Should the settlement achieve critical mass, broadcasters will finally have some assurance about what they will pay to play songs by such heavy hitters as Bruno Mars, Bad Bunny, John Lennon, Nicki Minaj, Prince, Shawn Mendes, and Bruce Springsteen. “The upside is that any settlement brings certainty to the industry,” says broadcast attorney David Oxenford of the law firm Wilkinson Barker Knauer. “It would also seem to show that GMR is conceding that it is appropriate for RMLC to negotiate a deal for the industry – which was one of the matters that they had challenged.”

After a years-long antitrust skirmish that played out in courts in Los Angeles and Philadelphia and racked up massive legal bills, why settle now? While neither RMLC nor GMR would comment, a GMR spokesperson pointed to an explanation on the RMLC website. “The parties have reached this conditional settlement after more than 5-years of dueling litigations and great cost to both sides, in terms of both time and money,” it said. “The conditional settlement recognizes a shared desire by both sides to resolve these disputes and to find a way for radio stations and GMR to work together on a long-term basis without repeatedly resorting to litigation.”

While the settlement represents a breakthrough, Oxenford points to one downside in the announcement. “At least from the public statements, there is no recognition of the need for outside review of the GMR rates in the future as there is with ASCAP and BMI and, through the RMLC settlement with SESAC, with that organization too,” he says.

Another potential concern is a settlement could give new performance rights organizations an incentive to spring up and attract artists with the lure of fetching higher royalty rates from radio.

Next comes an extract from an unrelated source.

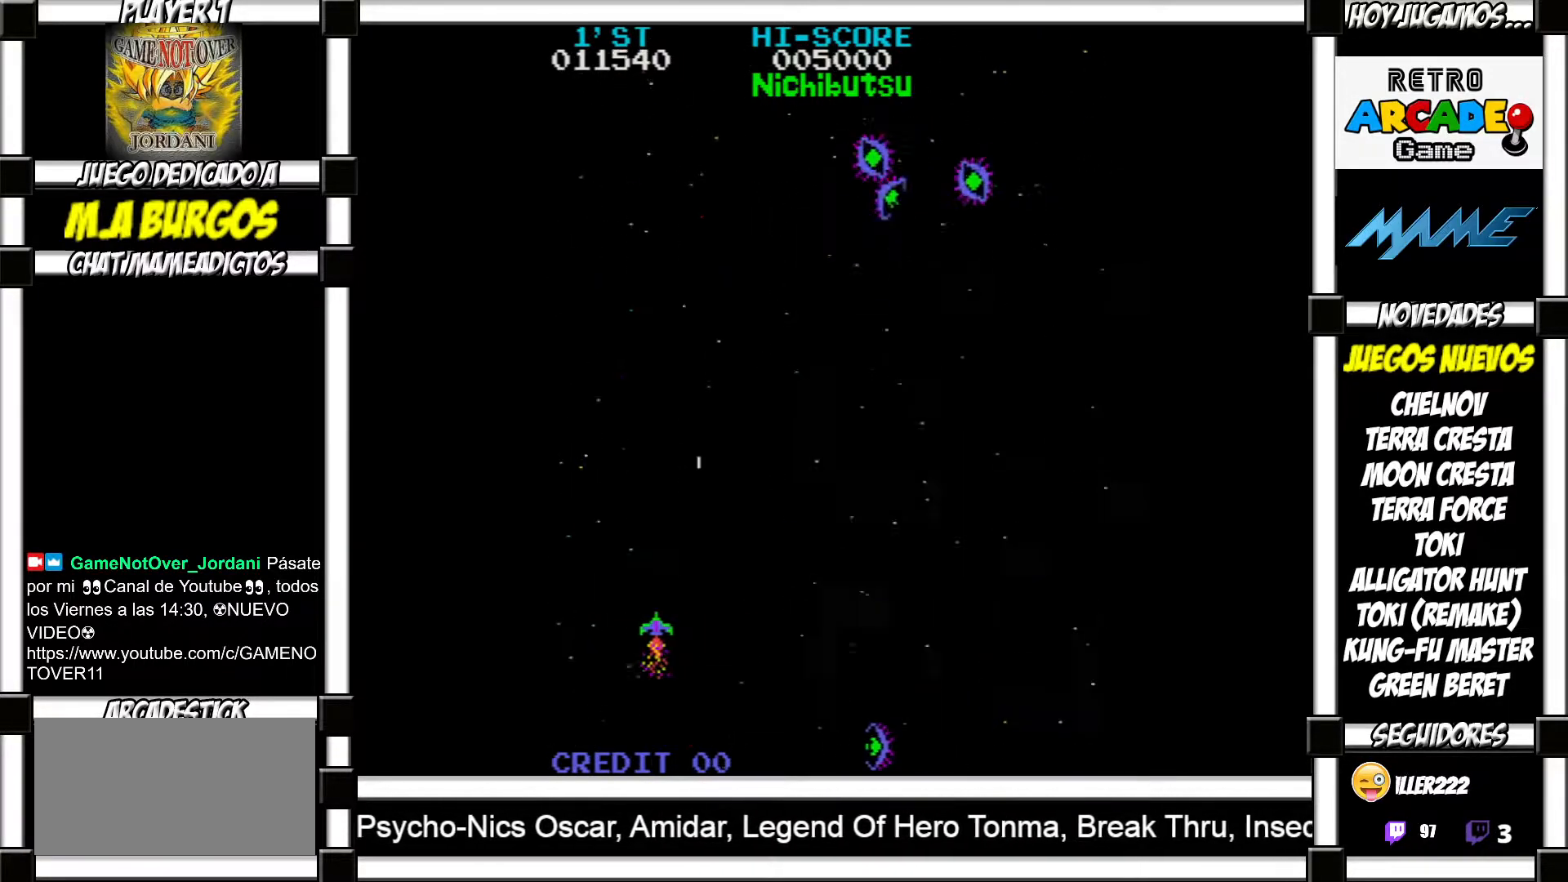
{"buttons": [], "events": [[17, "SQUARE", "up"], [100, "SQUARE", "down"], [133, "SQUARE", "up"], [233, "SQUARE", "down"], [283, "SQUARE", "up"], [383, "SQUARE", "down"], [433, "SQUARE", "up"]]}
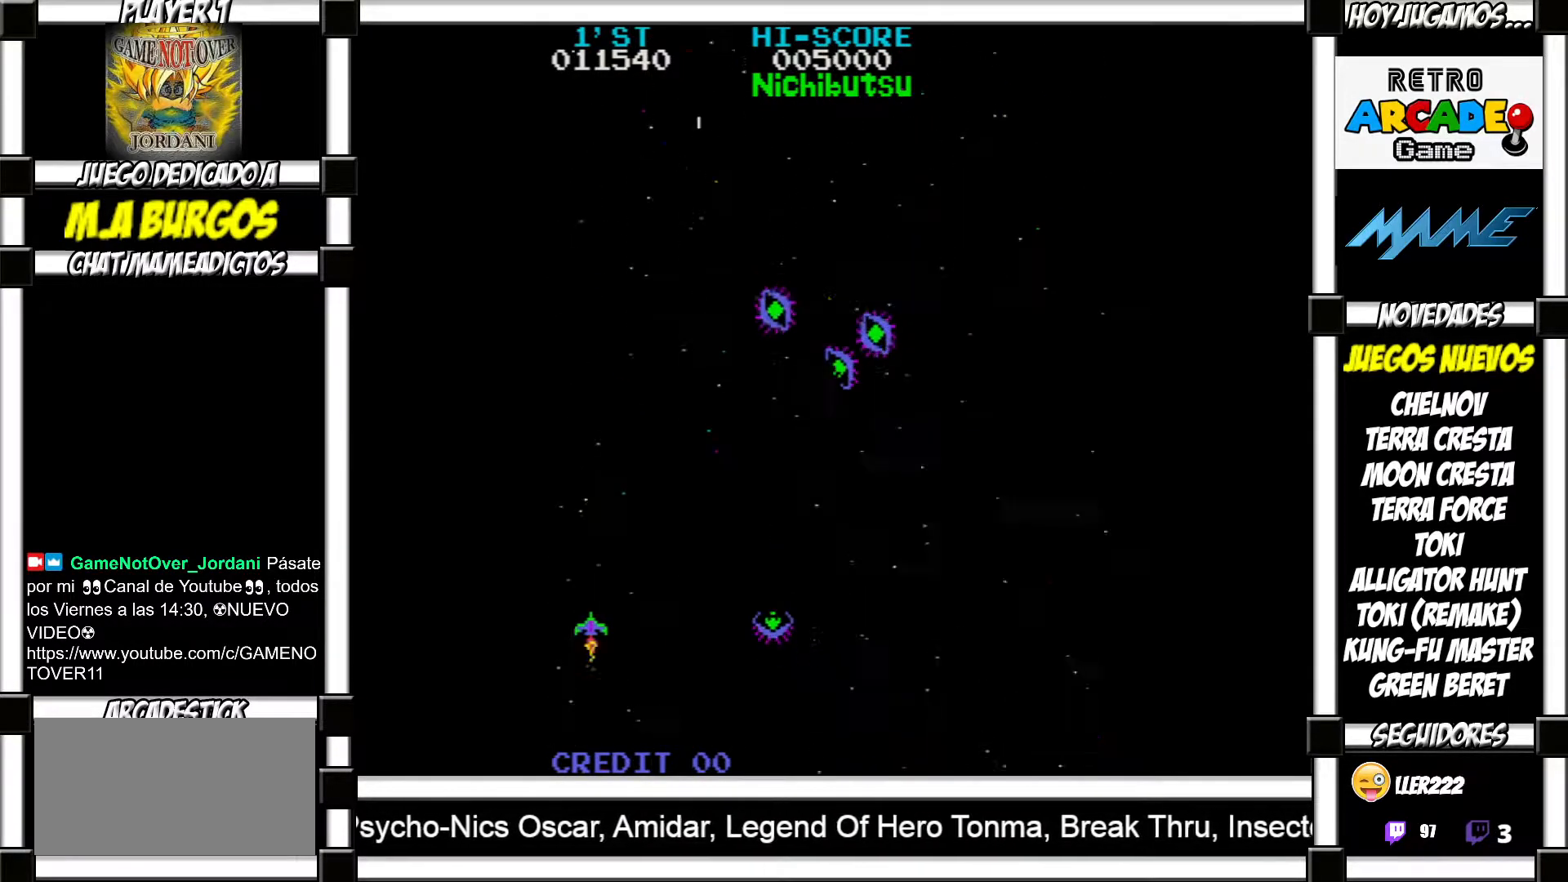
{"buttons": [], "events": [[33, "SQUARE", "down"], [67, "SQUARE", "up"], [150, "SQUARE", "down"], [200, "SQUARE", "up"]]}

But with the costs of running such a PRO at the scale necessary to command significant payments from the industry – and the always-present costs of litigation – Oxenford doesn’t expect to see many new players jumping into the space. “GMR had important advantages in the industry connections that it has to amass a significant number of what might be termed ‘must-have’ composers in certain formats that most other organizations thinking about operating a PRO would find hard to match,” he points out.

The boards of the RMLC and GMR voted to approve the confidential settlement, which requires GMR to offer commercial radio stations a negotiated long-term license agreement that begins April 1, 2022.

In a 3-page letter sent to broadcasters Thursday, RMLC and GMR said the settlement is conditioned on a certain undisclosed percentage of radio stations accepting the terms of the deal and signing an agreement by the end of January. The letter from the organizations delivers an ultimatum of sort to broadcasters: accept the settlement terms and sign the agreement or risk the possibility of not being able to license and play GMR-repped recordings after the current interim license expires on March 31, 2022.

What happens if not enough radio stations accept the deal? The settlement won’t be finalized and the two sides will return to court and the five-year battle will continue. GMR hasn’t committed to extending its current interim licenses beyond March 31. So if the settlement fails and the court battle resumes, the organizations warn broadcasters “there is no guarantee GMR will make another license available to your stations at all, much less at the prices in this settlement.”